Using Defrost protocols and/or the associated stablecoin H2O doesn't come without risk. Before you decide to deposit your assets in the protocol or acquire the stablecoin for leverages, you should do your research and understand the risks involved.
The core Defrost protocol contracts are being audited. However, security audits do not completely eliminate smart contract risk. We urge you not to put your life savings or money you can't afford to lose into Defrost protocols.
The H2O over-collateralization mechanism is reliant upon the timely and successful liquidation of the risky vaults, that fall out of the Minumum Collateral Ratio. However, the main risks are associated with specific collateral types backing these stablecoins. If the values of the underlying collateralized asset drop too quickly, liquidation might not be enough to cover the full amount that was borrowed.

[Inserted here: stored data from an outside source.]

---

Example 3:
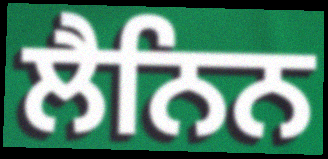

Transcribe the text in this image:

ਲੈਨਿਨ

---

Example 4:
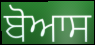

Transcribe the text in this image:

ਬੋਆਸ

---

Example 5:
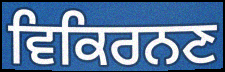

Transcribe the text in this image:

ਵਿਕਿਰਨਣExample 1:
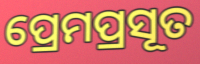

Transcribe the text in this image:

ପ୍ରେମପ୍ରସୂତ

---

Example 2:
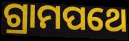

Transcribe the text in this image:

ଗ୍ରାମପଥେ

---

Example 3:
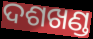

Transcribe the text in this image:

ଦଶଖଣ୍ଡ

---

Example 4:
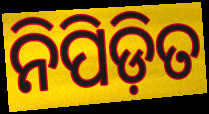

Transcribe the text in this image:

ନିପିଡ଼ିତ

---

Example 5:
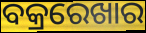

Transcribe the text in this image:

ବକ୍ରରେଖାରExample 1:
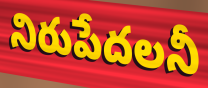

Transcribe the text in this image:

నిరుపేదలనీ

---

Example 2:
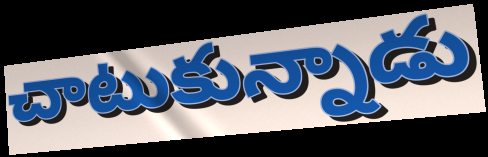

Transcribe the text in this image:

చాటుకున్నాడు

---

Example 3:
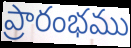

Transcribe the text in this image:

ప్రారంభము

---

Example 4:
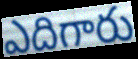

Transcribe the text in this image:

ఎదిగారు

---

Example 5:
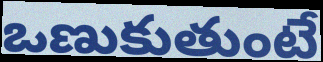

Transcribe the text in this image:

ఒణుకుతుంటే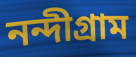
নন্দীগ্রাম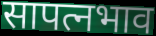
सापत्नभावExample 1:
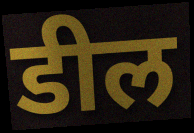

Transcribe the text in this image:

डील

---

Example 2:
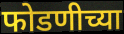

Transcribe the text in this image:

फोडणीच्या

At this particular time, the liquidators may be reluctant to exercise liquidation, as the liquidation rewards may not be enough to cover the potential risks, considering the increased gas costs and conjunctions. Or the public chains are too jammed to timely process the liquidation transactions.

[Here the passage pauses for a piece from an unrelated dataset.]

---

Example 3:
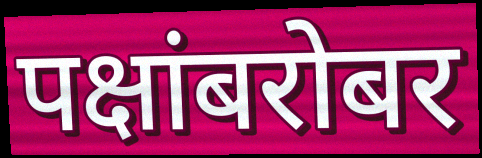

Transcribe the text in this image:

पक्षांबरोबर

These cases may lead to liquidation failure and can cause the collateral not enough to back the H2O coins in circulation.
If the H2O liquidity is not deep enough, and there are not enough arbitrageurs on the market. The dramatic change of supply or demand of H2O may lead to sharp price changes in a short period of time, which make H2O away from the 1:1 USD peg.

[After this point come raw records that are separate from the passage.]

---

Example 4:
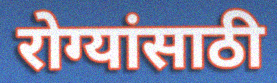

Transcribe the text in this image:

रोग्यांसाठी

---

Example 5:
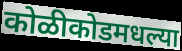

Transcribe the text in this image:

कोळीकोडमधल्याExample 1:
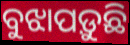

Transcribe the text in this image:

Stability Fee Rate and Savings Rate are monetary tools to adjust the supply and demand of H2O. However, if these tools are not adjusted timely or poor adjustments are made, H2O may further drift away from the peg. It may cause FUD to the Defrost Protocol and lead to the market run.
Defrost Protocols enable users to stake collaterals for minting H2O. The collaterals can be LP tokens or various pool tokens from other DeFi protocols. Due to the composable nature of Defrost protocols, they are built with smart contracts interacting with one another in some form. The operation relies upon the stability of the integrated DeFi Protocols and cross-chain mechanisms. Smart contract failure in one of the core components could cause a ripple effect throughout the Defrost Protocols.
This means that smart contract failure on the base layers could lead to loss of funds in the protocols or applications that are built at the higher layers, like Defrost Protocols.